Only certain numbers between 10000 and 25000 could ever satisfy the condition.

Is this for a computing class or something?

Thanks Antitheory,
Now that my brain is a bit more clear, I see that I mis-spoke (typed) I should have said whole numbers. Your solution is actually the closest to what I am looking to achieve. This algorithm is actually needed for a game.

from an earlier post:

“I am generating a character with randomly generated (within bounds, 10000-25000) experience points. the experience points need to be randomly distibuted over a number of attributes, as an arbitrary number 10. The number of attributes could vary from 5 to 25, and the range may change, but the concept should remain the same.”

I understand what your saying about the math of percentages, but how often will 1/2 or 1/4 of a marble ever fall in a slot? I am sure some rounding will have to occur to total the 100% goal. Will the result be off? yes, but not to any great degree and I’m sure the error would be well with 0.1 standard Deviations. In short, acceptable error.

Ok that makes sense.
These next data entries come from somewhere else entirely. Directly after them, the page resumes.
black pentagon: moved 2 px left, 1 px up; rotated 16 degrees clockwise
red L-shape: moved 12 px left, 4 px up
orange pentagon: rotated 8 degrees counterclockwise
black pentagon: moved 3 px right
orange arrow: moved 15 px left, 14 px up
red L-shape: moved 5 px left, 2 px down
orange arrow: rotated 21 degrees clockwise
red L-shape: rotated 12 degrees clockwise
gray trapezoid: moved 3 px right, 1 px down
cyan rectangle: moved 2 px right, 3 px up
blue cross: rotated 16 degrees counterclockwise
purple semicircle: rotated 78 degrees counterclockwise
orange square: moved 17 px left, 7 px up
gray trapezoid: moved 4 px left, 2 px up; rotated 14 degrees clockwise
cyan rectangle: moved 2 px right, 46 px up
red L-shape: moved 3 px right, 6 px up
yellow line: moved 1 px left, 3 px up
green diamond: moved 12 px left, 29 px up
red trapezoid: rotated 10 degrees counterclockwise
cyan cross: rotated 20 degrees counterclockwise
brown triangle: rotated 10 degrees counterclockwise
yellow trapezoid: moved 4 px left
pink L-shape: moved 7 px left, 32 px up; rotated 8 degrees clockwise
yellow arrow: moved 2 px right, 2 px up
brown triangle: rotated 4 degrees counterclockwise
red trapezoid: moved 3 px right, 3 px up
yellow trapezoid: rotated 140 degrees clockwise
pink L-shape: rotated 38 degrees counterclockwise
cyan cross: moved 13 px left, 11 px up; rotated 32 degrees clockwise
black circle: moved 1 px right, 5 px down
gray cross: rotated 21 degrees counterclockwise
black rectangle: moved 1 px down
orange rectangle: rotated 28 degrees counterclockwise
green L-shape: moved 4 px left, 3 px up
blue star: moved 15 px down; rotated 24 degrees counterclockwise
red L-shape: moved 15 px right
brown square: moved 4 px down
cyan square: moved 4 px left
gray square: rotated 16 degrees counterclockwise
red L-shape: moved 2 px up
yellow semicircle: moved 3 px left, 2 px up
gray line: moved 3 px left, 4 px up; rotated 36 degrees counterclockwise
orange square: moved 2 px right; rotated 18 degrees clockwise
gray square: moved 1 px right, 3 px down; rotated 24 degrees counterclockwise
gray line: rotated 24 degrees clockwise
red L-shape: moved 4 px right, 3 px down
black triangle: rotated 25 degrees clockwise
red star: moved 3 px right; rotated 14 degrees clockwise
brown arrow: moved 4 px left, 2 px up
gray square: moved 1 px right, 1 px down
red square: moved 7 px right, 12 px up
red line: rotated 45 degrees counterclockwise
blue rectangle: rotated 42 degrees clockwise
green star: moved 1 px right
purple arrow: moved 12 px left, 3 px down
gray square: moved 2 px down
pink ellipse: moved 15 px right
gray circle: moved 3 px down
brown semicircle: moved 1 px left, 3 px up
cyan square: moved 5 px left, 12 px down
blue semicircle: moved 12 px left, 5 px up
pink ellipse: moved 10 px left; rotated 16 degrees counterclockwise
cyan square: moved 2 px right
The code I gave above (with the “while” loop substituted for the second “for” loop) should get you what you need. Just play around with the minimum and maximum group sizes and see what kind of deviation you need.

You could think of the while loop as a series of battles which the character won the experience points

the minGroupSize would then be the min EXP take from one battle. The maxGroupSize would be the max EXP take. The player then fights enough “battles” to account for all the EXP you decided on beforehand (between 10000-25000). For each battle the EXP is routed to the different attribute (maybe fighting a wizard earns you magic points, fighting an ogre earns you strength points).

I am just trying to suggest a way to visualize how the exp was attributed in the first place. It could give you an idea of the size of minGroupSize and maxGroupSize.